The United States Supreme Court's recent decision in U.S. v. Stevens, which invalidated on First Amendment grounds a federal statute criminalizing the commercial creation, sale, or possession of a "depiction of animal cruelty," has been widely discussed in the media and blogosphere. In Stevens, the Court held 8-1 that the so-called "dog-fighting" statute was, on its face, unconstitutionally overbroad. In so holding, the Court declined the government's invitation to create a new category of speech that did not enjoy First Amendment protection.
Our purpose here, however, is not to rehash the details of that case (for a terrific rundown of the facts and holding, read this post from Lyle Denniston at Scotusblog). Rather, our interest is in explaining why members of the media should care about a dog-fighting decision.
Stevens matters -- or should matter -- to journalists for two reasons.

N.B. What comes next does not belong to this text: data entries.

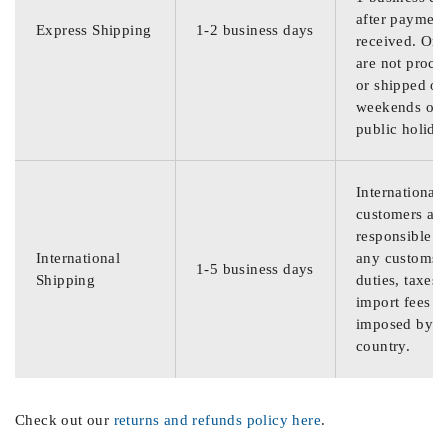
after payment
Express Shipping
1-2 business days
received. Ord
are not proce
or shipped on
weekends or
public holida
International
customers are
responsible f
International
any customs
1-5 business days
Shipping
duties, taxes,
import fees
imposed by th
country.
Check out our
returns and refunds policy here
.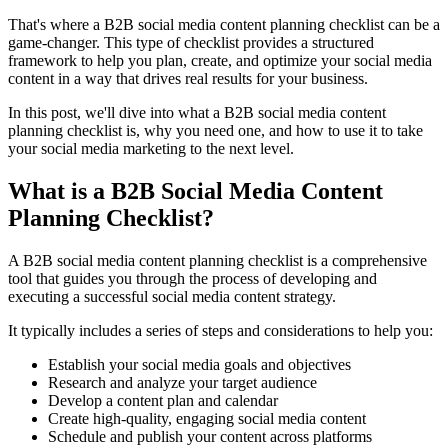
That's where a B2B social media content planning checklist can be a
game-changer. This type of checklist provides a structured
framework to help you plan, create, and optimize your social media
content in a way that drives real results for your business.
In this post, we'll dive into what a B2B social media content
planning checklist is, why you need one, and how to use it to take
your social media marketing to the next level.
What is a B2B Social Media Content
Planning Checklist?
A B2B social media content planning checklist is a comprehensive
tool that guides you through the process of developing and
executing a successful social media content strategy.
It typically includes a series of steps and considerations to help you:
Establish your social media goals and objectives
Research and analyze your target audience
Develop a content plan and calendar
Create high-quality, engaging social media content
Schedule and publish your content across platforms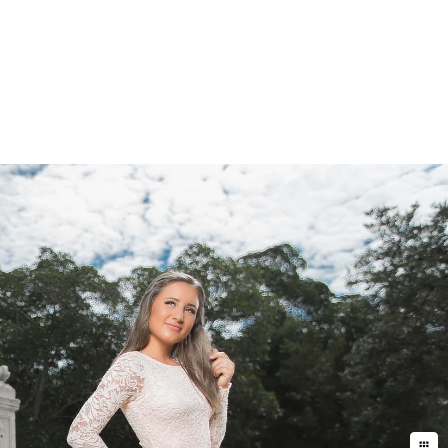
less of “Photographer”. They are not
 are like most people where they do
do massive edits to make the photos
the “artist” mindset, and I guess
ommon sense (and years of experience)
ent. ALL of the results are
nothing else to buy after the fact.
 turnaround time is just a day or
otographers in Miami do. My work is
d you will soon realize that it is an
ely to be seduced by the end result,
her in Miami is the
Photographers
ication on what you can actually
es, or a client proofing gallery
hat your buying, and a photographer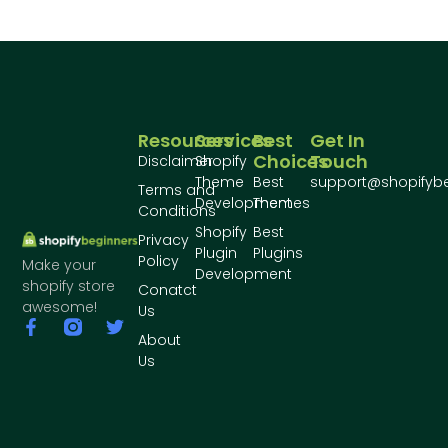
Resources
Services
Best
Get In
Choices
Touch
Disclaimer
Shopify
Theme
Best
support@shopifyb
Terms and
Development
Themes
Conditions
Shopify
Best
Privacy
Plugin
Plugins
Policy
Make your
Development
shopify store
Conatct
awesome!
Us
About
Us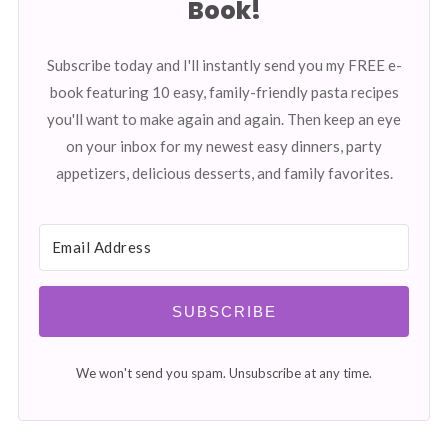
Book!
Subscribe today and I'll instantly send you my FREE e-
book featuring 10 easy, family-friendly pasta recipes
you'll want to make again and again. Then keep an eye
on your inbox for my newest easy dinners, party
appetizers, delicious desserts, and family favorites.
SUBSCRIBE
We won't send you spam. Unsubscribe at any time.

First, it invalidated a law that, read broadly, could have created criminal liability for a television news show discussing dog fighting that included footage of an actual dog fight. While the statute had a savings clause that exempted "any depiction that has serious religious, political, scientific, educational, journalistic, historical, or artistic value," the Court held that the First Amendment does not countenance government prosecutors passing judgment on what has "serious journalistic value."
Chief Justice Roberts, writing for the Court, did not buy assurances from the government that the statute would be interpreted narrowly. He wrote that the government "offer[ed] no principled explanation why" certain depictions of Spanish bullfighting would be "inherently valuable" while certain depictions of dog fighting would not.
More broadly, Stevens matters to journalists because the Court -- almost unanimously -- denied in extremely strong language the government's attempt to create a whole new category of speech (depictions of animal cruelty) that could be criminalized based on a "balancing of the value of the speech against its societal costs."
The Court held:
As a free-floating test for First Amendment coverage, that sentence is startling and dangerous. The First Amendment’s guarantee of free speech does not extend only to categories of speech that survive an ad hoc balancing of relative social costs and benefits. The First Amendment itself reflects a judgment by the American people that the benefits of its restrictions on the Government outweigh the costs. Our Constitution forecloses any attempt to revise that judgment simply on the basis that some speech is not worth it. The Constitution is not a document “prescribing limits, and declaring that those limits may be passed at pleasure.” Marbury v. Madison, 1 Cranch 137, 178 (1803).
To understand the importance of that holding, imagine a scenario where every category of speech could be proscribed if the government or a court did not think its value outweighed its potential harm. Would broadcasters be forced to defend the societal value of their latest "reality TV" offering? Could newspapers be barred by law from publishing any article whose societal value was not deemed sufficient? The reach of such an outcome would have been breath-taking.
As the Court pointed out -- and as journalists are all too aware -- much (if not most) speech has little or no true "societal value." Nonetheless, such speech has always enjoyed First Amendment protection unless it fell into one of a very small number of historically recognized exceptions (obscenity, defamation, fraud, incitement, or speech integral to criminal conduct).
By drawing a firm line in the sand, the Court affirmed that journalists will continue to retain broad discretion under the First Amendment to publish what they think has value -- whether or not the government or a court might disagree.